* Your task *
Check every line of the data and copy the ones where "candle" appears.

START Input records

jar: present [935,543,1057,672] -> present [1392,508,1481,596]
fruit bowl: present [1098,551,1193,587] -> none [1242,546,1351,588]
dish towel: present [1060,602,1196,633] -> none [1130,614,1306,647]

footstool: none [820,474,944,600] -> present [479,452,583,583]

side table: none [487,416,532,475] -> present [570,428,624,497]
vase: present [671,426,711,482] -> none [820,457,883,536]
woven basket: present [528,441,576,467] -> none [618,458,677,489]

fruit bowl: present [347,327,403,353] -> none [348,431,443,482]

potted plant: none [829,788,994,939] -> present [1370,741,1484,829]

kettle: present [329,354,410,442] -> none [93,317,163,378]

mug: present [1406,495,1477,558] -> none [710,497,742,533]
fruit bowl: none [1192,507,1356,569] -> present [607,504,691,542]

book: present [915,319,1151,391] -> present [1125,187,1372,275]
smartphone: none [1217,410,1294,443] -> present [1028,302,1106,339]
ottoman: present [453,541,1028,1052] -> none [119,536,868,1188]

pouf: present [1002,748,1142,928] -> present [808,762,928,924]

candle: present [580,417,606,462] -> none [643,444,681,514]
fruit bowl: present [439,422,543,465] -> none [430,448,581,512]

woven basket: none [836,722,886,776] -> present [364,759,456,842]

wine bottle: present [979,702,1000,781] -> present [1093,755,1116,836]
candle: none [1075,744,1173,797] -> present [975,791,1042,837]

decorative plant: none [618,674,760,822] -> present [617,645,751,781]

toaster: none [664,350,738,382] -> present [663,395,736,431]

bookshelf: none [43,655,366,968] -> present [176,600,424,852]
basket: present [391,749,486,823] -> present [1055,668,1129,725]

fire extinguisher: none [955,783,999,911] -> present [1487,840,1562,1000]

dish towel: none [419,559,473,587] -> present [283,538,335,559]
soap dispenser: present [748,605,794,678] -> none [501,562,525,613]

END Input records

* Result of the exercise *
candle: present [580,417,606,462] -> none [643,444,681,514]
candle: none [1075,744,1173,797] -> present [975,791,1042,837]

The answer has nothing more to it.